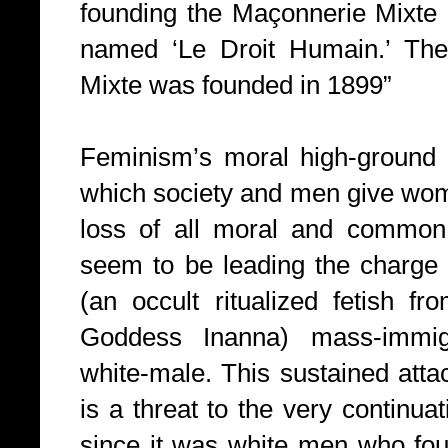
founding the Maçonnerie Mixte a
named ‘Le Droit Humain.’ The
Mixte was founded in 1899”
Feminism’s moral high-ground 
which society and men give wome
loss of all moral and common
seem to be leading the charge 
(an occult ritualized fetish f
Goddess Inanna) mass-immig
white-male. This sustained att
is a threat to the very continuat
since it was white men who fou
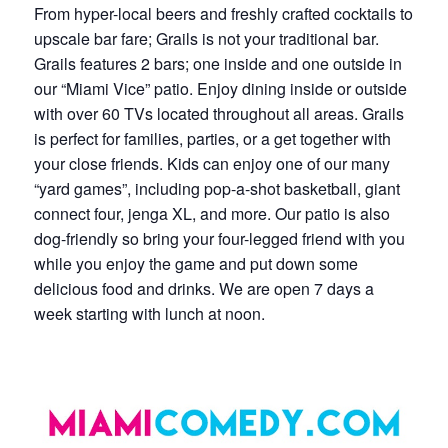
From hyper-local beers and freshly crafted cocktails to
upscale bar fare; Grails is not your traditional bar.
Grails features 2 bars; one inside and one outside in
our “Miami Vice” patio. Enjoy dining inside or outside
with over 60 TVs located throughout all areas. Grails
is perfect for families, parties, or a get together with
your close friends. Kids can enjoy one of our many
“yard games”, including pop-a-shot basketball, giant
connect four, jenga XL, and more. Our patio is also
dog-friendly so bring your four-legged friend with you
while you enjoy the game and put down some
delicious food and drinks. We are open 7 days a
week starting with lunch at noon.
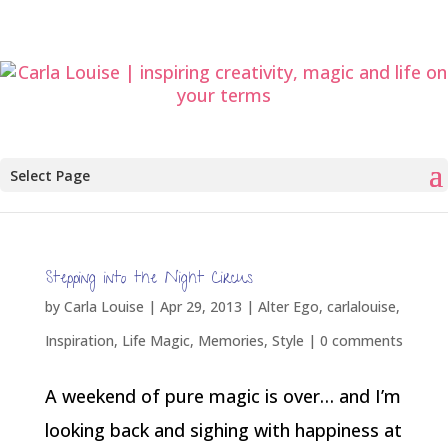
Select Page
Stepping into the Night Circus
by
Carla Louise
|
Apr 29, 2013
|
Alter Ego
,
carlalouise
,
Inspiration
,
Life Magic
,
Memories
,
Style
|
0 comments
A weekend of pure magic is over… and I’m
looking back and sighing with happiness at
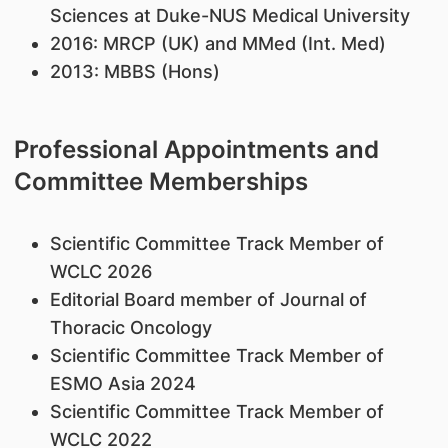
Sciences at Duke-NUS Medical University
2016: MRCP (UK) and MMed (Int. Med)
2013: MBBS (Hons)
Professional Appointments and
Committee Memberships
Scientific Committee Track Member of
WCLC 2026
Editorial Board member of Journal of
Thoracic Oncology
Scientific Committee Track Member of
ESMO Asia 2024
Scientific Committee Track Member of
WCLC 2022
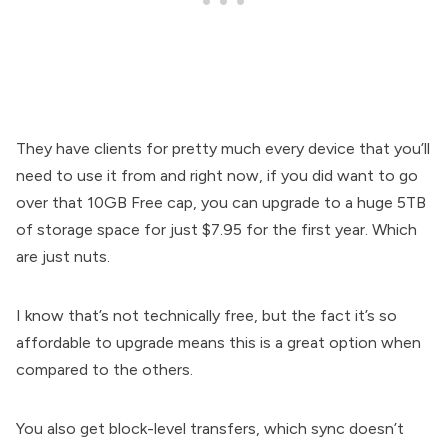
They have clients for pretty much every device that you’ll
need to use it from and right now, if you did want to go
over that 10GB Free cap, you can upgrade to a huge 5TB
of storage space for just $7.95 for the first year. Which
are just nuts.
I know that’s not technically free, but the fact it’s so
affordable to upgrade means this is a great option when
compared to the others.
You also get block-level transfers, which sync doesn’t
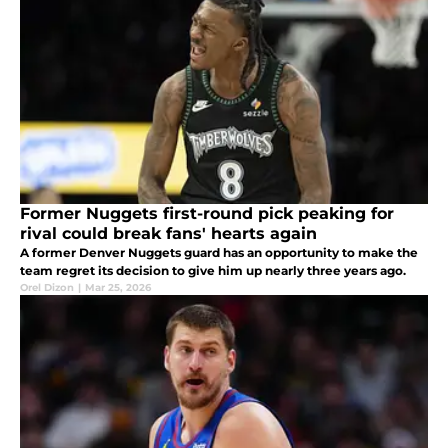
Former Nuggets first-round pick peaking for
rival could break fans' hearts again
A former Denver Nuggets guard has an opportunity to make the
team regret its decision to give him up nearly three years ago.
Orel Dizon
|
Mar 25, 2026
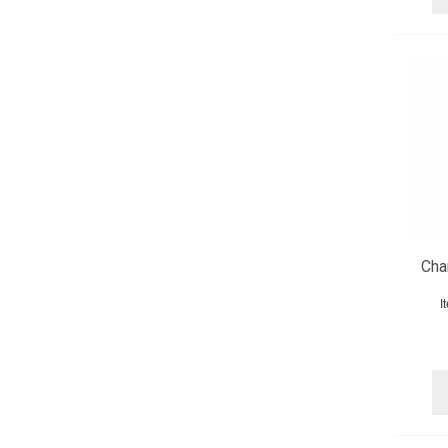
Cha
I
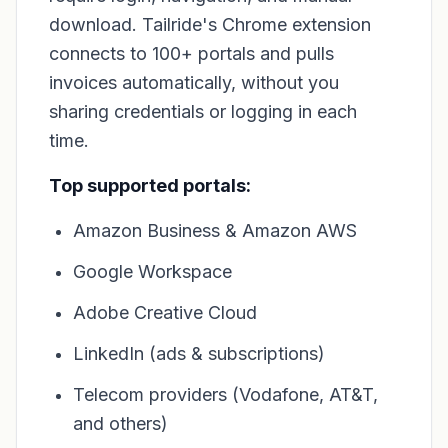
download. Tailride's Chrome extension
connects to 100+ portals and pulls
invoices automatically, without you
sharing credentials or logging in each
time.
Top supported portals:
Amazon Business & Amazon AWS
Google Workspace
Adobe Creative Cloud
LinkedIn (ads & subscriptions)
Telecom providers (Vodafone, AT&T,
and others)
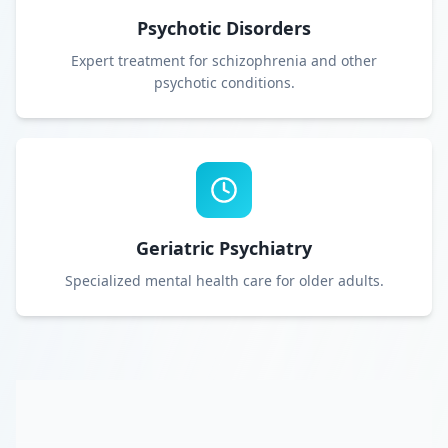
Psychotic Disorders
Expert treatment for schizophrenia and other
psychotic conditions.
Geriatric Psychiatry
Specialized mental health care for older adults.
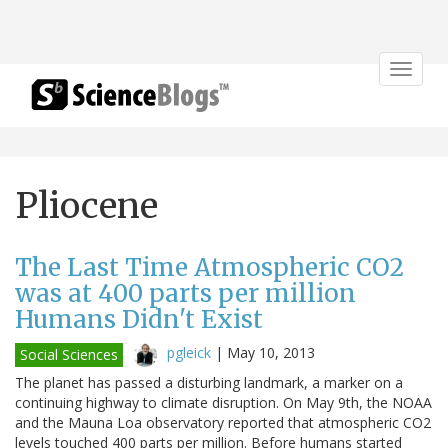
Toggle
navigat
Pliocene
The Last Time Atmospheric CO2
was at 400 parts per million
Humans Didn't Exist
pgleick
|
May 10, 2013
Social Sciences
The planet has passed a disturbing landmark, a marker on a
continuing highway to climate disruption. On May 9th, the NOAA
and the Mauna Loa observatory reported that atmospheric CO2
levels touched 400 parts per million. Before humans started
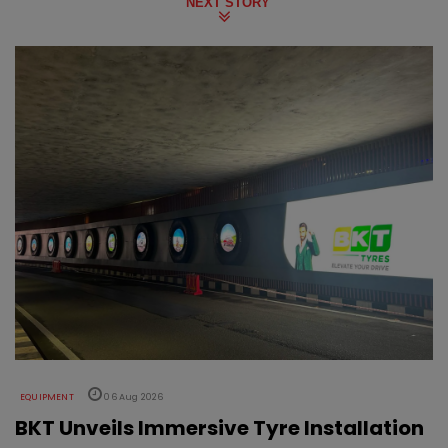
NEXT STORY
EQUIPMENT
06 Aug 2026
BKT Unveils Immersive Tyre Installation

ASSIGNED TASK: Across the records, how many lines carry the word "moral"? The answer should be a number alone.

RESULT OF THE TASK: 2